Subjects Discussed: Being under observation, the relationship between kosher chickens and superplagues, rich WASPy girls, individual vs. societal ironies, keeping the protagonist’s name somewhat secret, Mary Shelley’s The Last Man, on not reading Camus for protective purposes, Panic in the Streets, the anxiety of influence, opting for a more realistic plague narrative, using humor to cantilever a dark narrative, devising multiple historical voices, pawing around in the dark, reincarnations, Groundhog Day as the essence of reincarnation, thongs and corporeal elliptical themes, the dangers of reading too fast, perceived titular homages to Nabokov, reviewers who are “certain” about books, auctorial intentions, moving around and setting a portion of the book in Texas, wanting to be T.S. Eliot, pursuing the grit, the pervasiveness of television, revolting against cultural media, Nordic tales, developing a conscious understanding of a deity, Stanley as a barometer, and agitprop.

EXCERPT FROM SHOW:

Correspondent: If one looks at more lower brow choices, like Stephen King’s The Stand or The Andromeda Strain, or any number of superplague television series, like The Survivors and things like that, one tends to find a narrative that begins with the decimation of humanity. Yours is not that particular book. Again, going back to this question of inversions, I’m wondering if you made a particular choice. You had to have known about The Stand.

Maazel: Sure, it’s true. But I didn’t think it was an inversion. I thought it was credible actually. I did a lot of research about plague and also about the CDC and bioterrorism.

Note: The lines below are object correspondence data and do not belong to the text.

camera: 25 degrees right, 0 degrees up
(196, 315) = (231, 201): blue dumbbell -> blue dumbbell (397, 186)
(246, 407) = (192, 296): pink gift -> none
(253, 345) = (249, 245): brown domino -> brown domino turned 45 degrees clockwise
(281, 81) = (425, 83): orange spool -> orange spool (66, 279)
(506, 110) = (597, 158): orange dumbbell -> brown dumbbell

And just how unlikely the scenario I proposed is. It’s extraordinarily likely. This isn’t an alternate reality kind of novel. It didn’t seem likely that someone would unleash a plague and actually wipe out all of humanity. That’s just not credible. I wanted to come up with a credible scenario. So I guess from the perspective of someone writing fiction or reading fiction, one might expect something like a terrific slate wiper to come along, as we’ve seen in so many of these movies and books. But I actually wanted something that seemed really realistic. That only 3,000 people would die and the fact that they put a stop to it. For instance, when we had this little anthrax outbreak or even bird flu, people are dying, but they’re still containing it. I was more interested in the anxiety, the terror, the foreboding of what could happen. Might this thing wipe out a hundred million Americans or a hundred million people? That was more interesting to me than watching this disease tramp across the country and actually kill off half the United States.